Jeffrey E. Lancet, MD, chair of the Department of Malignant Hematology at Moffitt Cancer Center in Tampa, Florida, gave his insight on the treatment of acute myeloid leukemia (AML) across patient groups.
Jeffrey E. Lancet, MD, chair of the Department of Malignant Hematology at Moffitt Cancer Center in Tampa, Florida, gave his insight on the treatment of acute myeloid leukemia (AML) across patient groups.
Transcript
What are the current best practices for treating patients with AML?
There are several different approaches to treating patients with AML depending on a variety of factors, including a patient's age, the patient's level of physical and functional fitness, and, perhaps most importantly, the underlying biology of the disease as reflected in the genetic profile of the leukemia. Best practices really depend on those factors.
The best practice for a young patient with a favorable genetic subtype of AML is typically an aggressive induction chemotherapy course with daunorubicin plus cytarabine and possibly with the addition of a third drug such as mylotarg or gemtuzumab, or, for example, a FLT3 inhibitor midostaurin, would be standard of care for patients with mutations of FLT3 who are felt to be younger and more fit. And with a FLT3 mutation, that generally confers at least initial chemosensitivity.
When you get into the realm of older, less fit, maybe frail patients with AML many times that has evolved from prior hematologic illness such as MDS [myelodysplastic syndrome], the standard of care, the best practice would typically involve the use of an azanucleoside drug such as 5-azacytidine, in combination with a BCL2 inhibitor, known as venetoclax. And that combination has really become entrenched as a standard of care for older, less fit patients with perhaps other comorbidities that would probably not benefit from a more intensive induction in terms of toxicity and mortality risks.

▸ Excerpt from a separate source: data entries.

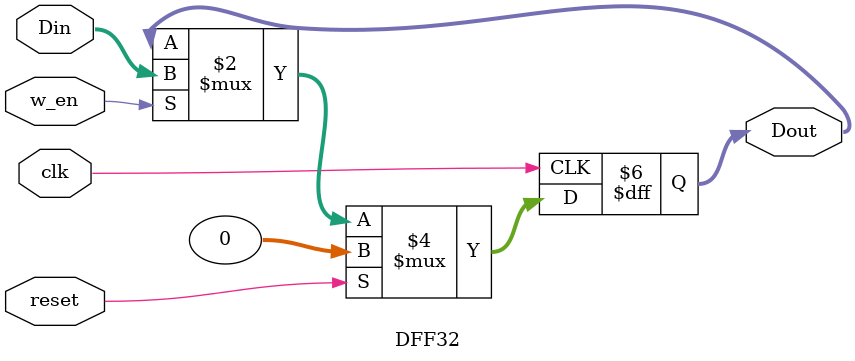
<source format=v>
module DFF32(Dout, Din, clk, reset, w_en);
output reg [31:0] Dout;
input [31:0] Din;
input clk, reset, w_en;

always@(posedge clk)begin
if (reset)
	Dout <= 32'd0;
else
	Dout <= (w_en) ? Din : Dout;
end

endmodule
</source>
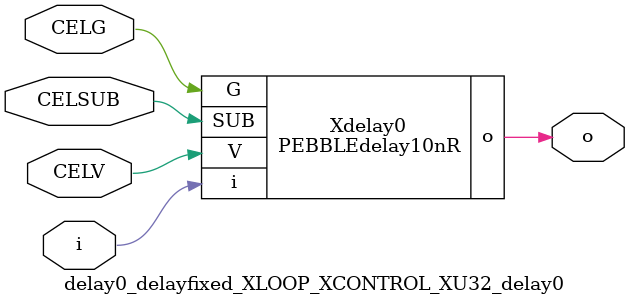
<source format=v>



module PEBBLEdelay10nR ( o, V, G, i, SUB );

  input V;
  input i;
  input G;
  output o;
  input SUB;
endmodule

//Celera Confidential Do Not Copy delay0_delayfixed_XLOOP_XCONTROL_XU32_delay0
//TYPE: fixed 10ns
module delay0_delayfixed_XLOOP_XCONTROL_XU32_delay0 (i, CELV, o,
CELG,CELSUB);
input CELV;
input i;
output o;
input CELSUB;
input CELG;

//Celera Confidential Do Not Copy delayfast0
PEBBLEdelay10nR Xdelay0(
.V (CELV),
.i (i),
.o (o),
.G (CELG),
.SUB (CELSUB)
);
//,diesize,PEBBLEdelay10nR

//Celera Confidential Do Not Copy Module End
//Celera Schematic Generator
endmodule

</source>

I think best practices are starting to incorporate more targeted therapies based upon the molecular genetic profile of the disease at baseline—I talked just a moment ago about the use of midostaurin, a FLT3 inhibitor, being added to induction chemotherapy. We also have targeted drugs known as IDH inhibitors that are relevant for patients with IDH1 or IDH2 mutations that can be combined with azanucleosides—but not yet with venetoclax, because the triplet combination has not yet been fully established as a standard of care—but a doublet of azanucleoside plus an IDH inhibitor is very appropriate best practice therapy for older patients who carry the IDH mutation.

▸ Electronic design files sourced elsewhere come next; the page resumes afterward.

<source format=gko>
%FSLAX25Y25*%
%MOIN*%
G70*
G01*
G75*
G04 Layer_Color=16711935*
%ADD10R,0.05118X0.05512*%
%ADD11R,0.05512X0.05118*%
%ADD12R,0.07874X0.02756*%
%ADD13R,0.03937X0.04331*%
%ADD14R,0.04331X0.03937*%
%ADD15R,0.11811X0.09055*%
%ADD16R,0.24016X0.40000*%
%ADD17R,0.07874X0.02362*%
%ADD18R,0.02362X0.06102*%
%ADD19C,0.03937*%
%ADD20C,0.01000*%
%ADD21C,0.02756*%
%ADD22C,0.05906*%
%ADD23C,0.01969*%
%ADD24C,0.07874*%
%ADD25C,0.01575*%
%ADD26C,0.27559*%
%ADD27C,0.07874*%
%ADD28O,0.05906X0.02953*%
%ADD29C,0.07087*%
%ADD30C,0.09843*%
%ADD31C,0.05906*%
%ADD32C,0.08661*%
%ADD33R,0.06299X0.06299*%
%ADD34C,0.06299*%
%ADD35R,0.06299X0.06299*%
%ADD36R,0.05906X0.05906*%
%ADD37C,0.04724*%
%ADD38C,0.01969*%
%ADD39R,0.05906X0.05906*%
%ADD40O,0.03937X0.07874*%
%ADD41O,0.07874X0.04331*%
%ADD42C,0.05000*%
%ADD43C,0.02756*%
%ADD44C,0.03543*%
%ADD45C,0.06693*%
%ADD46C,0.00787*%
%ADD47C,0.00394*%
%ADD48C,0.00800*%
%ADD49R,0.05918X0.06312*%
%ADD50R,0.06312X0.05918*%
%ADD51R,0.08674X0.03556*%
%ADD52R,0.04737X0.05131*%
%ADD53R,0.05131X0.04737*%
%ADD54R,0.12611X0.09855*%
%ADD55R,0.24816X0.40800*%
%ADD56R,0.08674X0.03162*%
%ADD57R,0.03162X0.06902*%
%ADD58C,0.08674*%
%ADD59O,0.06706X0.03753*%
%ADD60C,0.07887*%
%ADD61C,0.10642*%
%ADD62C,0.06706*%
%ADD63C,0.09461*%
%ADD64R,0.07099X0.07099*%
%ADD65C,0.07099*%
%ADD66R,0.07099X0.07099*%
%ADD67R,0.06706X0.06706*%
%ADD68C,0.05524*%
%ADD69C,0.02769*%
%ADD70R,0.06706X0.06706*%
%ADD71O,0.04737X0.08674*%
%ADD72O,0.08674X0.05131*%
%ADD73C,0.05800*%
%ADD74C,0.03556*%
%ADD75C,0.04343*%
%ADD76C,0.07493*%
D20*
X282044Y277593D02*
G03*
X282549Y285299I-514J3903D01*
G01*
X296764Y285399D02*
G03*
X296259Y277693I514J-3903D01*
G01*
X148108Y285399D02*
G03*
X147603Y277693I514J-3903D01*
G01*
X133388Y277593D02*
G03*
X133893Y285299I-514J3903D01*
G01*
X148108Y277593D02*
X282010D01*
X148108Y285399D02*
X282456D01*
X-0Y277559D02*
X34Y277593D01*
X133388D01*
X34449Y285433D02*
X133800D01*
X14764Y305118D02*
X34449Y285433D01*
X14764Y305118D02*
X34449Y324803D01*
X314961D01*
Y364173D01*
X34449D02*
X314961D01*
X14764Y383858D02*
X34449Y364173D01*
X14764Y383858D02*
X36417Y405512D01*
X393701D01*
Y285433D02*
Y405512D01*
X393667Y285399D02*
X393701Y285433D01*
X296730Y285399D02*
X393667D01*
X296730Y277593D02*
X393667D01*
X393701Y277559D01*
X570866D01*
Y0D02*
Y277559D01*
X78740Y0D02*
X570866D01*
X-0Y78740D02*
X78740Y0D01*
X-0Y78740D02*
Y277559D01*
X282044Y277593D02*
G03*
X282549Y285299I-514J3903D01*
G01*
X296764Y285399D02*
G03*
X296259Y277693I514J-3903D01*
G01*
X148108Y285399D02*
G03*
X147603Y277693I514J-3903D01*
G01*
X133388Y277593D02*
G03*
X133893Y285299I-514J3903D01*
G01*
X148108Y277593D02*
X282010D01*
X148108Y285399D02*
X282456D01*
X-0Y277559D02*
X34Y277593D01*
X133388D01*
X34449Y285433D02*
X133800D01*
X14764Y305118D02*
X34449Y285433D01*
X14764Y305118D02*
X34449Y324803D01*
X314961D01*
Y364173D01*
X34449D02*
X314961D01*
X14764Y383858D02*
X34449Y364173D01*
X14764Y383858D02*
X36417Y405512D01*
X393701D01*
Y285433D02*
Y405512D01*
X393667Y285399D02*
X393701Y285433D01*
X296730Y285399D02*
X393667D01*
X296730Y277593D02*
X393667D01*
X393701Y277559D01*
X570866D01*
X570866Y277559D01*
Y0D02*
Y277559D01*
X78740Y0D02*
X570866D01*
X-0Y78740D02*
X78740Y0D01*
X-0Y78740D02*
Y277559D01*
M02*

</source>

There are other mutations on the landscape that are becoming more targetable and that are being tested for therapy in earlier-phase studies that may eventually become incorporated into the more standard regimens and perhaps even replace some of the other current drugs in those regimens if the activity level is high.

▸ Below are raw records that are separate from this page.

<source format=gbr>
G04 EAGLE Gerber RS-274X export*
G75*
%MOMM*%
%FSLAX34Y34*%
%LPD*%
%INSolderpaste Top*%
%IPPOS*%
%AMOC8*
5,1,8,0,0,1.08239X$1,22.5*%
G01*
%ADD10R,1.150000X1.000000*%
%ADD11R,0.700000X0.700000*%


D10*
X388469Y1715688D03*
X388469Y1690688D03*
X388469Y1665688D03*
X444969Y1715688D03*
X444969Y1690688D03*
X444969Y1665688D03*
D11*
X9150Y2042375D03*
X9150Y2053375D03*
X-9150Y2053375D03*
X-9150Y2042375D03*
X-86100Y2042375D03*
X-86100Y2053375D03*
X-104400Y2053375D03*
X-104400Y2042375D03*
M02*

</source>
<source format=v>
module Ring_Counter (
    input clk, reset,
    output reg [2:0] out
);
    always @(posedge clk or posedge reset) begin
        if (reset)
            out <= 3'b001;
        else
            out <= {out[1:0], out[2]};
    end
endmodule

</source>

Best practices can also include allogeneic, bone marrow, or stem-cell transplant for more fit patients even up to age 75. Patients with good underlying health and functional status and lack of comorbidities are often good candidates for stem-cell transplant, especially if they have nonfavorable leukemia—in other words, genetically intermediate or adverse risk when we know that there's a high chance of a future relapse. Those patients are often suitable candidates for allogeneic transplant, which has realistically the only potentially curative potential in these higher-risk patients. So, there's a variety of best practices that we can consider, but they're definitely reliant upon a variety of factors that we need to consider before we commit to any one treatment.